It’s going to be impossible to have a rational discussion about federal spending when it’s clear that the American people have no idea what the facts are:
If you think cutting the government’s budget is as easy as taking the ax to some unpopular federal programs, a new national poll suggests that you should think again.
According to a CNN/Opinion Research Corporation survey released Friday, most Americans think that the government spends a lot more money than it actually does on such unpopular programs as foreign aid and public broadcasting.
The poll’s release comes one week before current funding for the government runs out. If there is no budget agreement between congressional lawmakers by next Friday, some government programs and offices may shut down.
“The public has a better idea of how much the government spends on programs like Social Security and Medicare, but there is a related problem – cutting them has little public support,” says CNN Polling Director Keating Holland. “The result: cutting unpopular programs would probably not cut the deficit very much, and cutting the deficit would probably require cuts in programs that Americans like.”
How bad is it? Pretty bad:
- “According to the poll, on average, Americans estimate that foreign aid takes up 10 percent of the federal budget, and one in five think it represents about 30 percent of the money the government spends. But the actual figure is closer to one percent, according to data from the Office of Management and Budget from the 2010 fiscal year’s $3.5 trillion budget.”
- The public estimates that the government spent five percent of its budget last year on public television and radio. In reality, it’s about one-tenth of one percent.
- “Americans think the federal government spent 10 percent of its 2010 budget on pensions and retiree benefits; the OMB figures indicate the real number is about 3.5 percent.”
- Americans estimates of how much the Federal Government spends on food and housing assistance are “three to four times higher than the actual price tag.”
- Those polled estimated that defense spending accounted for 30 percent of the budget, in reality it’s 19 percent.
Even where the public gets it right, the news isn’t good:
When we ask Americans to guess how much Social Security cost the government in 2010, the median estimate was 20 percent. Not bad, given that OMB figures indicate that Social Security represented 20.4 percent of the federal budget in 2010.
“Budget experts agree that cutting a target that big would be a good start toward getting the deficit under control. Problem is, 87 percent of people we surveyed don’t want to decrease the amount of money spent on Social Security – and four in ten would like to see that figure grow. The same is generally true for Medicare and Medicaid, which combined made up 19 percent of last year’s budget,” adds Holland.

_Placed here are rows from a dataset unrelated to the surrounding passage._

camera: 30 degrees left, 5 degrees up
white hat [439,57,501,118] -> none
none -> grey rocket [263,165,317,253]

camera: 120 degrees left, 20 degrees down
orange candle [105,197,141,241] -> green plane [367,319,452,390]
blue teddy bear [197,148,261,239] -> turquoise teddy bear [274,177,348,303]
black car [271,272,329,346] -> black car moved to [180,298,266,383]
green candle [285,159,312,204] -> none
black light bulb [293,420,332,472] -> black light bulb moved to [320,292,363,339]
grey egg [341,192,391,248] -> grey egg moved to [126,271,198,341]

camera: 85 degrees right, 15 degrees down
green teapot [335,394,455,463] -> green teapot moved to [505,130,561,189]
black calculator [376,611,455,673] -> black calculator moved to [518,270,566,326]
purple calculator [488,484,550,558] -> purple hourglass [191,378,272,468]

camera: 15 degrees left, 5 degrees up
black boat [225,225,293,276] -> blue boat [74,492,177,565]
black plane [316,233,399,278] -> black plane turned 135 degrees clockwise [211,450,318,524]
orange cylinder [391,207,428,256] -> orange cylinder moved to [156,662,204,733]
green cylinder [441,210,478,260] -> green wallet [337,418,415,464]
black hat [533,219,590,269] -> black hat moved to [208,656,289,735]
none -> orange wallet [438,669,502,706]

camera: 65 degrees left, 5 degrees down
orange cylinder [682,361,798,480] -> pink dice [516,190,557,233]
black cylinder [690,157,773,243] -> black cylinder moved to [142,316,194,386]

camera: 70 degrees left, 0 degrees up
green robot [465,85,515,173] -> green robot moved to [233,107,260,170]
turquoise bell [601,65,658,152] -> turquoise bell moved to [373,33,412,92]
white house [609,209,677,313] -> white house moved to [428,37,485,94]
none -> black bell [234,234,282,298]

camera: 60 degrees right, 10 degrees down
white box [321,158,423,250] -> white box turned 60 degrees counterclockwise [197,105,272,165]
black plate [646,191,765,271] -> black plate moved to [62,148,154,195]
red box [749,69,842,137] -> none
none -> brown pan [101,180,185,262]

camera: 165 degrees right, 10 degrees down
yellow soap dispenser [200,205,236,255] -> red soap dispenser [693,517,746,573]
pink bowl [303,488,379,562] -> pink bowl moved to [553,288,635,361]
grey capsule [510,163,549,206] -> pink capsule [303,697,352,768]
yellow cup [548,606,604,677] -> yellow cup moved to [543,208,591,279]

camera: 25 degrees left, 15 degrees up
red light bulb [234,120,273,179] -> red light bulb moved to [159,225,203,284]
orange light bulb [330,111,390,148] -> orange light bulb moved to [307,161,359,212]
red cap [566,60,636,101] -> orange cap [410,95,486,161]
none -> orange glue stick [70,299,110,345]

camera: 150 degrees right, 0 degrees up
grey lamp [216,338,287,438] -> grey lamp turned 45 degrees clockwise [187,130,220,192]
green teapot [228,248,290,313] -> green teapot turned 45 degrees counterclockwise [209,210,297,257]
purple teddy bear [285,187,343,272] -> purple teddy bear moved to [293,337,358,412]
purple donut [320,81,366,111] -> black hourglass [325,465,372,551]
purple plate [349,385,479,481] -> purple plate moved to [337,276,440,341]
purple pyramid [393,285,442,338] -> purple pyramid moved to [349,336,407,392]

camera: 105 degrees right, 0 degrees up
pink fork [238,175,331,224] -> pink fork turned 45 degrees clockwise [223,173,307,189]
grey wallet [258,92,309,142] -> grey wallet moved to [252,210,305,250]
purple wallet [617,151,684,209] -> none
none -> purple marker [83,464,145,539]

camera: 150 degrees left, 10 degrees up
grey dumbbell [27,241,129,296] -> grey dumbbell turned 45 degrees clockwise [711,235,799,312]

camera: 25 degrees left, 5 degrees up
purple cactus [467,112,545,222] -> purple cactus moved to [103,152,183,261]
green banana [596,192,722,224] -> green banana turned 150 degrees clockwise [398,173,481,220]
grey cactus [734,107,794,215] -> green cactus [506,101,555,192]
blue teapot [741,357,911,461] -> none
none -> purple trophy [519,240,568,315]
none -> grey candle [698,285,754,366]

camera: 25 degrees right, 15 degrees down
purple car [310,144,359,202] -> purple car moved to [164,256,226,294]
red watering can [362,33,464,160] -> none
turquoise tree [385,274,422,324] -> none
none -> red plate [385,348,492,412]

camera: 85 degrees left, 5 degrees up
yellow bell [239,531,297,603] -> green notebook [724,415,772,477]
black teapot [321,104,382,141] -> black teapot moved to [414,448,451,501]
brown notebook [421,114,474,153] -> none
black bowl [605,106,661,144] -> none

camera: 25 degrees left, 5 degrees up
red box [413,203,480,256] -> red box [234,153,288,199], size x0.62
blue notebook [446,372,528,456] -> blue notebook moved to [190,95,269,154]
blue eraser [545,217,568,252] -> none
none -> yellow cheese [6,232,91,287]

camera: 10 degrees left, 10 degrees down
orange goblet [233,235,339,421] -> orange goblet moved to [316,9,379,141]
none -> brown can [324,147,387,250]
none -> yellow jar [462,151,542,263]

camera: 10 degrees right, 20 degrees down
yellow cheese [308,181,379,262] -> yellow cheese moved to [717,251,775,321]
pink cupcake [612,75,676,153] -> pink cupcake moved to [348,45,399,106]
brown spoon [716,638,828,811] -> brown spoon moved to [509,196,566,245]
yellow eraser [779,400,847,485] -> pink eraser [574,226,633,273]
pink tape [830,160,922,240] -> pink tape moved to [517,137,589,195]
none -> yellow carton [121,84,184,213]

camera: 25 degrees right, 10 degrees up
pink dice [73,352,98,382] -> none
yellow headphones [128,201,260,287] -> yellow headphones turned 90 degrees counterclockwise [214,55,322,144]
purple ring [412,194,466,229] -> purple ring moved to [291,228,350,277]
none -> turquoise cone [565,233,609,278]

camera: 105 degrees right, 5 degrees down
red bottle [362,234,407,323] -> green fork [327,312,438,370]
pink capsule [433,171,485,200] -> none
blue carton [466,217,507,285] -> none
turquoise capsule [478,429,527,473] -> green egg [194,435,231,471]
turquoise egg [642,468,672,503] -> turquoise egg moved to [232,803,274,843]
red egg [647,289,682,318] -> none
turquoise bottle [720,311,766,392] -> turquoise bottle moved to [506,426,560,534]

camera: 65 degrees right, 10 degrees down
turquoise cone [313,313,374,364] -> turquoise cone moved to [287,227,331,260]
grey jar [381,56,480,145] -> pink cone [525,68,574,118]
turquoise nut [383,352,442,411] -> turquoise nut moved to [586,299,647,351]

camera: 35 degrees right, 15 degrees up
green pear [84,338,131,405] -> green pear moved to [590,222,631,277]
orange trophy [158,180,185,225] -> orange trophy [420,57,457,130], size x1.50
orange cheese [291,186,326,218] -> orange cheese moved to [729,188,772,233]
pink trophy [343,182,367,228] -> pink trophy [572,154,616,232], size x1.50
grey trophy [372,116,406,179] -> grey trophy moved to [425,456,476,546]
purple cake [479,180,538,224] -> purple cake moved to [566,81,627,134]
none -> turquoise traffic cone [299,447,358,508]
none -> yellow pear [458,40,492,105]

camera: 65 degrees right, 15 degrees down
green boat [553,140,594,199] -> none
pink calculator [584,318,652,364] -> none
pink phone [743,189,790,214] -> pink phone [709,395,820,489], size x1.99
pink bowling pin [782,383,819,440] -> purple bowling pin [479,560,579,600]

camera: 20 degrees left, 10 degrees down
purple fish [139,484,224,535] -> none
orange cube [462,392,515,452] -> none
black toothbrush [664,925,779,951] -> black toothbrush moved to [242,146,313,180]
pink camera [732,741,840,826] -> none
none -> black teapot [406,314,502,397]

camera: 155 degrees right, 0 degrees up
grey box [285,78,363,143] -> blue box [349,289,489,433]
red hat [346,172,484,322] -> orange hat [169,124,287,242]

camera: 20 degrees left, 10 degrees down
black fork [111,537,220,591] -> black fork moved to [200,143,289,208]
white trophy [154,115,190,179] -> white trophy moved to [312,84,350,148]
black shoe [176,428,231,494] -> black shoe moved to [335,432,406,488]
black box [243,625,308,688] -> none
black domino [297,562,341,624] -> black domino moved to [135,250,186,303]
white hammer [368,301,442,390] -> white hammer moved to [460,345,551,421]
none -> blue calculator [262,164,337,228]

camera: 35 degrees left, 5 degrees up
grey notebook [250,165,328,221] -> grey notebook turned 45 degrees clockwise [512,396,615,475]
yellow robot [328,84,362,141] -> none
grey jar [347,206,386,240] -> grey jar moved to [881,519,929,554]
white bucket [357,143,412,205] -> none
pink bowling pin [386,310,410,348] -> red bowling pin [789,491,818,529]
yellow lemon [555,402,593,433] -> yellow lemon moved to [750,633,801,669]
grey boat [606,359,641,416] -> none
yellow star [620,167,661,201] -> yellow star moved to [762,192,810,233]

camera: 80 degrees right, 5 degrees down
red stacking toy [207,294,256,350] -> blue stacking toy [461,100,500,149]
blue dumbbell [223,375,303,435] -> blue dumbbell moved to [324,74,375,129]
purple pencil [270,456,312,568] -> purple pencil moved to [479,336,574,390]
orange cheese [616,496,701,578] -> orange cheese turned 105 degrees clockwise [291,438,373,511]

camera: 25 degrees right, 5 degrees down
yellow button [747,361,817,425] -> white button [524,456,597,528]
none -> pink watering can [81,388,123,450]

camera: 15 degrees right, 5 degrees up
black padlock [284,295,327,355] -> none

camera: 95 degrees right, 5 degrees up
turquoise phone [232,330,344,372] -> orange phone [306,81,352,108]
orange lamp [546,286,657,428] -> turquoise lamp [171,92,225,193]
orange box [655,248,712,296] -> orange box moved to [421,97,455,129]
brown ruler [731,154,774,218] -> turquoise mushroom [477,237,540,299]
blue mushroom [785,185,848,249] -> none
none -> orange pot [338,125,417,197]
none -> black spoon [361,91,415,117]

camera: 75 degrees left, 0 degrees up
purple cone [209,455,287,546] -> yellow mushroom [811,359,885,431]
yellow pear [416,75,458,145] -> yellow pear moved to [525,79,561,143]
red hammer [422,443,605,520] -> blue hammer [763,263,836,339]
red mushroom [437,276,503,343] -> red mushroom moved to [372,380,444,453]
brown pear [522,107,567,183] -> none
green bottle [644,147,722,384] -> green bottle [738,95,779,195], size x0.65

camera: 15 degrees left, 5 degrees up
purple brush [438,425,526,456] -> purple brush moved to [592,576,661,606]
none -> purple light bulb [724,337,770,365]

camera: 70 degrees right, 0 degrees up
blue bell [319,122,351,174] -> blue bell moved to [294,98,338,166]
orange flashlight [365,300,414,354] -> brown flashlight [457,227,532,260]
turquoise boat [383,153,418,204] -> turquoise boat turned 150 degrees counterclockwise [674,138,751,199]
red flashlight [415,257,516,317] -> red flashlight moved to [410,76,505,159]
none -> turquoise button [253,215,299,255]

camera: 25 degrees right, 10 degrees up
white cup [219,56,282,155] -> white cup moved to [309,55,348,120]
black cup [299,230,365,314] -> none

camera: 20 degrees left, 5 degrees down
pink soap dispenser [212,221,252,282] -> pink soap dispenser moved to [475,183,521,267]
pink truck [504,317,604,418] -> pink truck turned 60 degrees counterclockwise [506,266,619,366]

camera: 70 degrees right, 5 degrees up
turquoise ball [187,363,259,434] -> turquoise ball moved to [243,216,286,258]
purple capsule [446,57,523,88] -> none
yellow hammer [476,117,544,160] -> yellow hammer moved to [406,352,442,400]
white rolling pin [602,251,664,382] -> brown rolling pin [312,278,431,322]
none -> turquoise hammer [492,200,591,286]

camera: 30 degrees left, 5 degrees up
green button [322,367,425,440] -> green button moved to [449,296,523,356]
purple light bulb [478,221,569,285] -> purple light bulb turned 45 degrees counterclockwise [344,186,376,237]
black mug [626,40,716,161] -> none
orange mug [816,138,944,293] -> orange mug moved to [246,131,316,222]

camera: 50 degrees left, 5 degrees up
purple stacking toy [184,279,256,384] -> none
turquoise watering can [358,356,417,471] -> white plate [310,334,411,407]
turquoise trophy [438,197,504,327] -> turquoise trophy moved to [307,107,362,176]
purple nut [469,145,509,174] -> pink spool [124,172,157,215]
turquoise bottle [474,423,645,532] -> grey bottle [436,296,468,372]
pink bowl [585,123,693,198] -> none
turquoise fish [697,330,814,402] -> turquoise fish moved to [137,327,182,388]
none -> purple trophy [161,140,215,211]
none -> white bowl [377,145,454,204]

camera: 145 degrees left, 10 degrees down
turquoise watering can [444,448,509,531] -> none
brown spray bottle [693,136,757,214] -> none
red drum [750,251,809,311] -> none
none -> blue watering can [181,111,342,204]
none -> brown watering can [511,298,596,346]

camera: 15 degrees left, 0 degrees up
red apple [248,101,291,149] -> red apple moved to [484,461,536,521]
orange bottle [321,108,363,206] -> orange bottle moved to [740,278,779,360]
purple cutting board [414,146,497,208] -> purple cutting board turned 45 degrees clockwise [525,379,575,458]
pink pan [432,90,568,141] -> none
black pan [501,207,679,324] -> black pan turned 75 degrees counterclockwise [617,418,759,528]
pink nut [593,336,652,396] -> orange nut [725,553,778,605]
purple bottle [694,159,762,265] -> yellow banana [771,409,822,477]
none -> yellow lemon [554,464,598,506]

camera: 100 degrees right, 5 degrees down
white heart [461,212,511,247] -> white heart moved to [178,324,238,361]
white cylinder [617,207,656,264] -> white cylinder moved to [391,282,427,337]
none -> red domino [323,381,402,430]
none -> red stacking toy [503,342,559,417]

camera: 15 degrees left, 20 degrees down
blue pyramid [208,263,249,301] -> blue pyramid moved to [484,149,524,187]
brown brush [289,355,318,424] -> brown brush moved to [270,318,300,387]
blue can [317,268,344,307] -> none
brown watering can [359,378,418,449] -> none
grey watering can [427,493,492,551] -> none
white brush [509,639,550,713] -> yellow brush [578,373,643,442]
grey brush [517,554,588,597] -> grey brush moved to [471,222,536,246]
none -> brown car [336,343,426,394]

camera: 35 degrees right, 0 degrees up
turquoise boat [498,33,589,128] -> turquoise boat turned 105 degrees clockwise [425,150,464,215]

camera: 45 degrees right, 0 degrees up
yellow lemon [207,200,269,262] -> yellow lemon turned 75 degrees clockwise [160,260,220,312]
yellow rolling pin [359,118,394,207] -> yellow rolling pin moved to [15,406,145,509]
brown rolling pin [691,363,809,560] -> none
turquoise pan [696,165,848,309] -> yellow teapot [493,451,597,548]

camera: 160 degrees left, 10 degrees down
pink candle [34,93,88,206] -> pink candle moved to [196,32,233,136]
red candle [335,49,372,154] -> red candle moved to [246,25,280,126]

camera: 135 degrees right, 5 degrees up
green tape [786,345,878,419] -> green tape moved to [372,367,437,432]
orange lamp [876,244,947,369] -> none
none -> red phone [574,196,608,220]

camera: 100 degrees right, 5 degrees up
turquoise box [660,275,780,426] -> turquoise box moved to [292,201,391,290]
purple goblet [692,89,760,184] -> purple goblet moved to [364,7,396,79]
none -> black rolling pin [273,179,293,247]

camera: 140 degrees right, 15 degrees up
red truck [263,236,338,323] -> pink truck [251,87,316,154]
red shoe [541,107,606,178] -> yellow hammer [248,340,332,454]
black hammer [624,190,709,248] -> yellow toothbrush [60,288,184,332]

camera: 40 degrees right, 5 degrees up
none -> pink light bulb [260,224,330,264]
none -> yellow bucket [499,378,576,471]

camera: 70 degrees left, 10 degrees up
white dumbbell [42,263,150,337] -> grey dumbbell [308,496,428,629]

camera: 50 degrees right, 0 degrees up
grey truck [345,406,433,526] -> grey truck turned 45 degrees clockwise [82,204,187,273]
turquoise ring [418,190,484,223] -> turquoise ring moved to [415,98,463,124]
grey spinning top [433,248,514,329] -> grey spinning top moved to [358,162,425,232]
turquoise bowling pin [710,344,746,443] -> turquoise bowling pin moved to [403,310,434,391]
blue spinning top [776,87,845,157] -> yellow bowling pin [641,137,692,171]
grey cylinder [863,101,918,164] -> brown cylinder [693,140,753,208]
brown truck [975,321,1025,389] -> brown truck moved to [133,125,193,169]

It’s poll results like this, as well as the fierce resistance we’ve seen to even the modest budget cutting proposed by Governors like Chris Christie and Scott Walker and by the House GOP, that make me pessimistic about the possibility that we’ll be able to reach any kind of consensus about reigning in Federal spending and the size and scope of government until we get to the point where we’ve got no choice. Not only don’t the American people want to cut the things that we actually need to cut, they don’t even know how miniscule the areas they would like to see cut actually are. I’m not sure if this is willful ignorance or that people have just become so deceived by demagogues that they aren’t thinking straight. Whatever the reason is, though, it’s a very dangerous kind of ignorance we’re playing with here.